The testing results were as expected. Increasing the number of neural layers invariably leads to an increase in the total number of model parameters. A larger number of parameters requires a greater number of update iterations to achieve optimal results. In doing so, the model learns better to separate patterns and is more prone to overlearning. This is what the results of the model training demonstrated. We see the same noise in the error plot. In addition, we observe an even greater reduction in the minimum error metrics of the model.  

Testing the GPT 4 layer model

Testing the GPT 4 layer model

Testing the GPT 4 layer model

Testing the GPT 4 layer model

We would like to add that, from the practice of using attention models, their benefits are most clearly demonstrated when long sequences are used. GPT is no exception. It's more like the other way around. Since the model recalculates only the current state and uses archived copies of previous states, this significantly reduces the number of operations when analyzing large sequences. As the number of iterations decreases, the speed of the whole model increases.
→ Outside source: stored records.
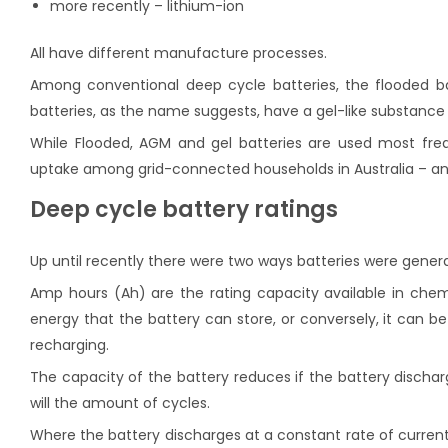
more recently – lithium-ion
All have different manufacture processes.
Among conventional deep cycle batteries, the flooded ba
batteries, as the name suggests, have a gel-like substance
While Flooded, AGM and gel batteries are used most freque
uptake among grid-connected households in Australia – and
Deep cycle battery ratings
Up until recently there were two ways batteries were genera
Amp hours (Ah) are the rating capacity available in chemi
energy that the battery can store, or conversely, it can b
recharging.
The capacity of the battery reduces if the battery discha
will the amount of cycles.
Where the battery discharges at a constant rate of current 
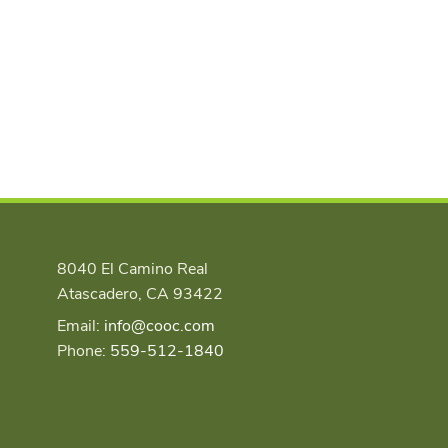
8040 El Camino Real
Atascadero, CA 93422
Email:
info@cooc.com
Phone:
559-512-1840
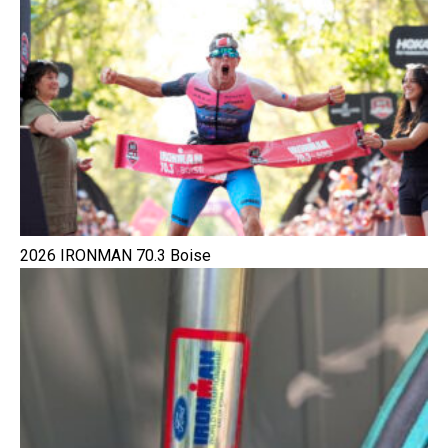
2026 IRONMAN 70.3 Boise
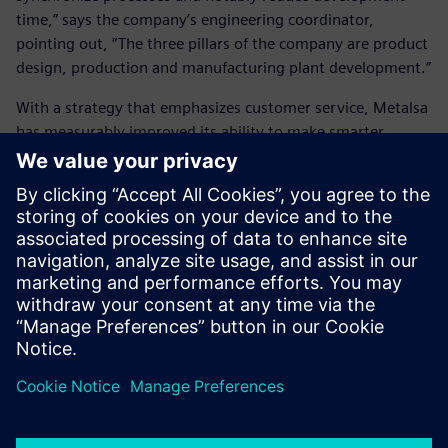
time,” says the company’s engineering coordinator,
pointing out, “The three pillars of the company are product
design, production and manufacturing plant development.”
With a strategy that emphasizes customer service, Metalsa
has measurably improved its ability to make smarter
decisions and deliver better products, and importantly, it is
poised to continue its growth globally.
Siemens Digital Industries
Software’s tools have helped
us synchronize processes and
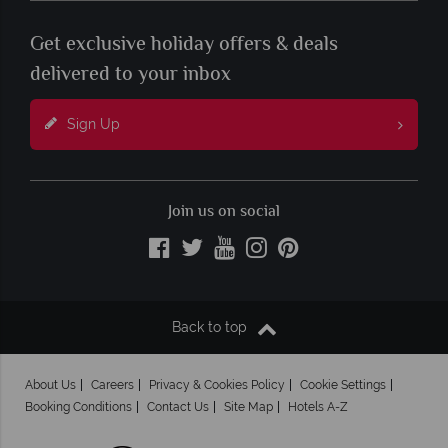
Get exclusive holiday offers & deals
delivered to your inbox
Sign Up
Join us on social
Back to top
About Us
Careers
Privacy & Cookies Policy
Cookie Settings
Booking Conditions
Contact Us
Site Map
Hotels A-Z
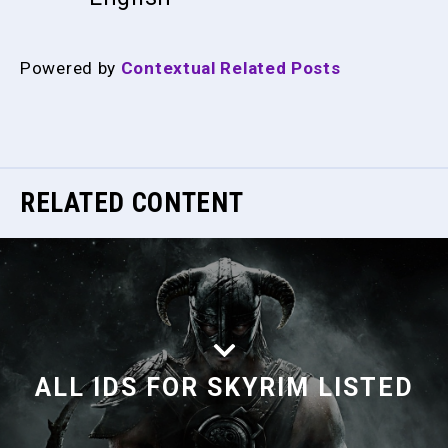
Powered by
Contextual Related Posts
RELATED CONTENT
ALL IDS FOR SKYRIM LISTED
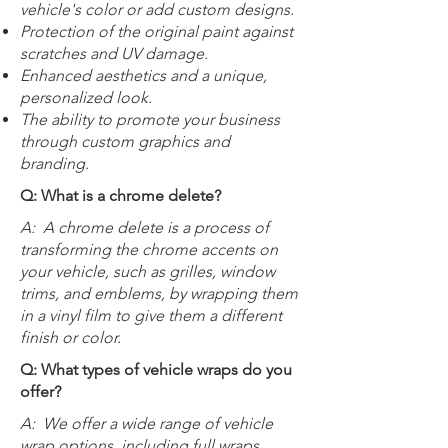
vehicle's color or add custom designs.
Protection of the original paint against
scratches and UV damage.
Enhanced aesthetics and a unique,
personalized look.
The ability to promote your business
through custom graphics and
branding.
Q: What is a chrome delete?
A:
A chrome delete is a process of
transforming the chrome accents on
your vehicle, such as grilles, window
trims, and emblems, by wrapping them
in a vinyl film to give them a different
finish or color.
Q: What types of vehicle wraps do you
offer?
A:
We offer a wide range of vehicle
wrap options, including full wraps,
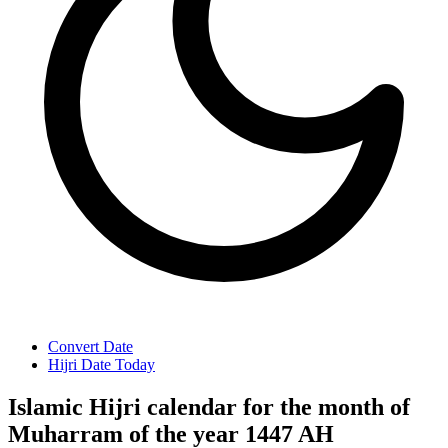
Convert Date
Hijri Date Today
Islamic Hijri calendar for the month of
Muharram of the year 1447 AH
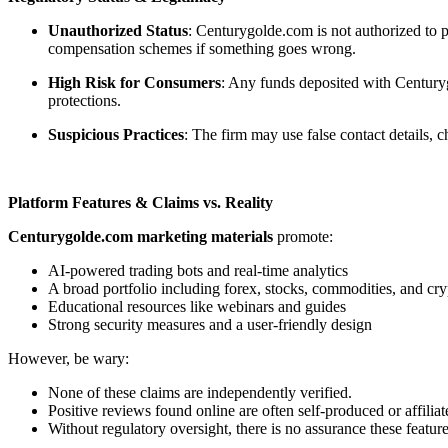
Unauthorized Status
: Centurygolde.com is not authorized to p
compensation schemes if something goes wrong.
High Risk for Consumers
: Any funds deposited with Centuryg
protections.
Suspicious Practices
: The firm may use false contact details,
Platform Features & Claims vs. Reality
Centurygolde.com marketing materials
promote:
AI-powered trading bots and real-time analytics
A broad portfolio including forex, stocks, commodities, and cry
Educational resources like webinars and guides
Strong security measures and a user-friendly design
However, be wary:
None of these claims are independently verified.
Positive reviews found online are often self-produced or affiliat
Without regulatory oversight, there is no assurance these feature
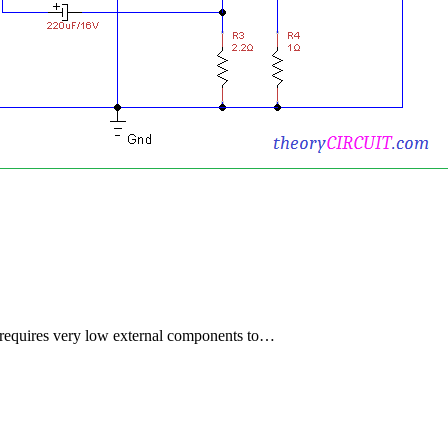
t requires very low external components to…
For the next test, we increase the stack size to 60 candles. Thanks to the architectural design of GPT, we can increase the length of the analyzed sequence by simply increasing one external parameter without changing the program code. Among other things, we do not need to change the amount of data fed to the model input. It should be noted that changing the stack size does not change the number of model parameters. Yes, increasing the stack of Key and Value tensors leads to an increase in the Score vector of dependency coefficients. But there is absolutely no change in any of the weight matrices of the internal neural layers.

The test results demonstrated a reduction in the model's performance error. Moreover, the overall trend suggests that there is a high likelihood of seeing improved results from the model as we continue with further training.
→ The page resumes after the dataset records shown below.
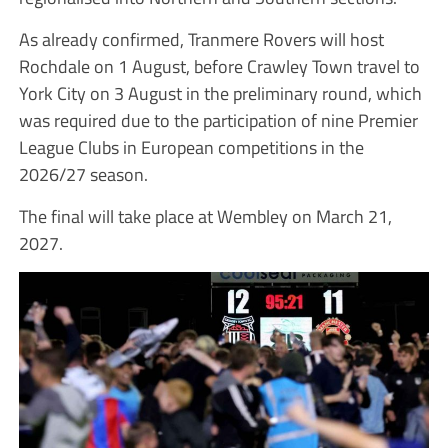
As already confirmed, Tranmere Rovers will host
Rochdale on 1 August, before Crawley Town travel to
York City on 3 August in the preliminary round, which
was required due to the participation of nine Premier
League Clubs in European competitions in the
2026/27 season.
The final will take place at Wembley on March 21,
2027.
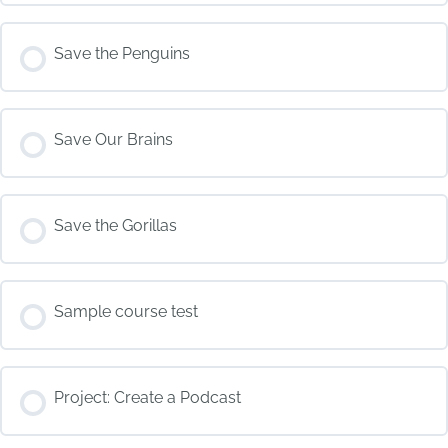
COURSE PROGRESS
Save the Penguins
0% COMPLETE
0/0 Steps
COURSE PROGRESS
Save Our Brains
0% COMPLETE
0/0 Steps
COURSE PROGRESS
Save the Gorillas
0% COMPLETE
0/0 Steps
COURSE PROGRESS
Sample course test
0% COMPLETE
0/0 Steps
COURSE PROGRESS
Project: Create a Podcast
0% COMPLETE
0/0 Steps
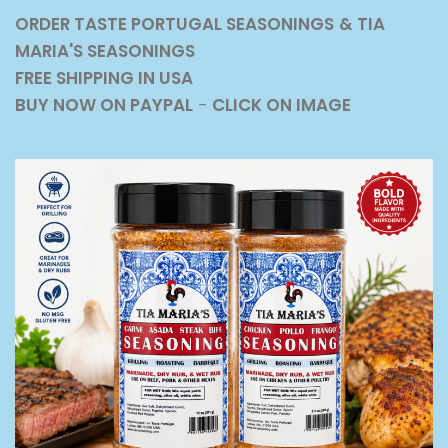
ORDER TASTE PORTUGAL SEASONINGS
& TIA
MARIA'S SEASONINGS
FREE SHIPPING IN USA
BUY NOW ON PAYPAL
-
CLICK ON IMAGE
Testing the GPT model with an enlarged stack

Testing the GPT model with an enlarged stack

Testing the GPT model with an enlarged stack

Testing the GPT model with an enlarged stack

We have constructed yet another architectural model of a neural layer. The testing results of the model using this new architectural solution demonstrate significant potential in its utilization. At the same time, we employed small models with rather short training periods. This is sufficient for demonstrating the functionality of architectural solutions but not adequate for real-world data usage. As practice shows, achieving optimal results requires various experiments and unconventional approaches. In most cases, the best results are achieved through a blend of different architectural solutions.